ひかりは低い方の穴から、僕は高い方の穴から、顔を出した。
「こんな感じでいいですか。」
「うん、いい感じで撮れているよ。あおいお姉ちゃん、ありがとう。」
口には出さないけれど、高校生にもなって撮るものじゃない。お間抜けな写真が取れた。でも、ひかりが喜んでいるから良しとするか。
「みんなも撮ろうよ。」
結局、ひかりのリクエストで全員が順番にお間抜けな写真を撮った。
展望室へ戻ろうとしたら、またひかりが寄って来た。
「おねえちゃん、パネルを触ってたら手が汚れたよ。トイレで洗ってくる。」
ひかりの手をみると、塗料のようなものが少し付着していた。
「待て待て、もう時間を止めているから水道は出ないよ。」
「また解除するから待って。」
面倒くさいが仕方ない。
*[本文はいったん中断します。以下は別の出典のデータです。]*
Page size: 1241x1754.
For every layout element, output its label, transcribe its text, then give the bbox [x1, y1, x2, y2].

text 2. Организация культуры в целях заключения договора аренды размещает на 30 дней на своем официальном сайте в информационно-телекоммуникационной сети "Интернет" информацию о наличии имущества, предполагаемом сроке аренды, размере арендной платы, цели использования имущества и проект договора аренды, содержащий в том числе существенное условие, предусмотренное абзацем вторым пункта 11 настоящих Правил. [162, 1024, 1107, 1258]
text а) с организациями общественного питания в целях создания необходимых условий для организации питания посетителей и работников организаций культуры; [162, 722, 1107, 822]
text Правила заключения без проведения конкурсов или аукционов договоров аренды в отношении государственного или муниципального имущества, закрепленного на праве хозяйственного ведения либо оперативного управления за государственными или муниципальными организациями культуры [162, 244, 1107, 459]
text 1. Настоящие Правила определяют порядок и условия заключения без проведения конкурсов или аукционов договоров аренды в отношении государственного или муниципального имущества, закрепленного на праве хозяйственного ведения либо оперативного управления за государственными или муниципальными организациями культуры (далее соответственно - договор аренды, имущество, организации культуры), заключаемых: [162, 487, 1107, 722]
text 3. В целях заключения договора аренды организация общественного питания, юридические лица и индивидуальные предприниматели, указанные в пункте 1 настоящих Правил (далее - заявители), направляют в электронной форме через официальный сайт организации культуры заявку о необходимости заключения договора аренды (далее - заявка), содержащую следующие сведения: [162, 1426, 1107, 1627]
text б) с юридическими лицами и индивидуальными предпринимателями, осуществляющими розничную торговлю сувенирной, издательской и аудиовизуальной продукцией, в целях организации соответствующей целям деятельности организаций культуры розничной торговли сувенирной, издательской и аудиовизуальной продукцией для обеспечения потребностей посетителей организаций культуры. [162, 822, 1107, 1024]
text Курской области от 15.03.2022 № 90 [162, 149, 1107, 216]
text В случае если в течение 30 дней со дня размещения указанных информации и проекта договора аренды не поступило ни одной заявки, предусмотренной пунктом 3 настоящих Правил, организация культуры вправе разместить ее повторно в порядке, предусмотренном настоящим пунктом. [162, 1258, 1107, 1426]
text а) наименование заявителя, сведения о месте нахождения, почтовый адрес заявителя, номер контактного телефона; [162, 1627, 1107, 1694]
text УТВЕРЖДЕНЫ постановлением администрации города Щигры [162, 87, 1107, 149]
また全部解除した。
ひまりは手を洗い終わってすぐ戻って来た。
さっきの設定がまだメモリに残っているのですぐにもと通り全てを展開できた。
みんなで展望室に戻った。
「ねえ、ねえ、見て見て、誰か海で泳いでいるよ!」
展望室に戻って海を眺めていたひかりが叫んだ。
遠目で小さくしか見えないけれど、確かに、蛇行滑り台の最下部あたりで一組の男女が泳いでいる。
まさか、こんな季節の、こんな時間に、こんな場所で泳いでいるなんてびっくりだ。
しかも、あれはスーツ姿だ。
ARは起動直前の1分間のデータをループ再生する設定なので、ついさっき泳いでいる人がいたってことだ。
体格や髪の色などの雰囲気から察するに欧米人だろう。とんでもないヘンタイさんだ。
せっかく作った蛇行滑り台だったけれど、大事を取って消すことにした。残念だけど2回目はあきらめよう。
お腹が空いて気力も無いし、巨大な構造物の練習と実験はここまでにする。
そのまま、色々な小物を作る練習に移った。
まずは猫を作った。
ARを設定していないと真っ黒な謎の物体になるため、不気味な黒猫になった。
同じものでARを設定すると、途端に可愛い目とふさふさの毛並みの黒猫になった。
ARの設定を変えるだけで簡単に白猫や三毛猫に変化した。
割と面白い。図工の時間に粘土細工を作っているような感じだ。粘土細工と違って出来上がりの精度が非常に高い。ほぼイメージ通り出力される。
次にりんごを作った。簡単過ぎてつまらない。
茶碗とお箸を作ってみた。つるつるだから掴めないし持てない。おまえはウナギか。
椅子を作った。つるつるだから座ろうとしてもずるずる滑って座れない。
こりゃあ、だめだ。
摩擦力を設定しないと実用的な小物にはならない。実際に作ってみるまで気づかなかったことだ。今日は実験しておいてよかった。
作ろうと思っていたものは一通り作った。次は何を作ろうか。
「ねえ、ひかり。何か作りたい小物はないかな。」
「鉄格子。」
「鉄格子って、何をするんだい。」
「鉄格子を両手でつかんで、お・れ・は・む・じ・つ・だ~!って、叫ぶ。」
ばかばかしい。だけど、面白そうだ。
しかも程よく複雑な形状。いい練習になる。
ちょっとだけ設計を考えて一気に展開した。
床から天井まで届く真っ黒で細長い円柱が等間隔に24本、ひかりの周囲をぐるりと取り囲んでいる。ひかりはその直径1メートルの円内から出るに出られない状況だ。
「お・れ・は・む・じ・つ・だ~!」
ひかりは大はしゃぎで叫んだ。
あんなが希望したので、あんなの周囲にも同じように展開した。
「「お・れ・は・む・じ・つ・だ~!」」
二人で何度も叫ぶ。
ひかりとあんなはすっかり仲良しになったようだ。
この他にも、ひかりのリクエストで何個か小物を作った。
今日は良い練習になった。いつでも自在に大物から小物まで展開できる自信はついた。
いつでも使えるよう、全てのデータをメモリに保存した。鉄格子同様、とても何かの役に立つとは思えないものが多かったが、何があるか分からないからね。
今朝の目標はだいたい達成できた。
空腹も限界に近い。おうちに戻って朝ご飯にしよう。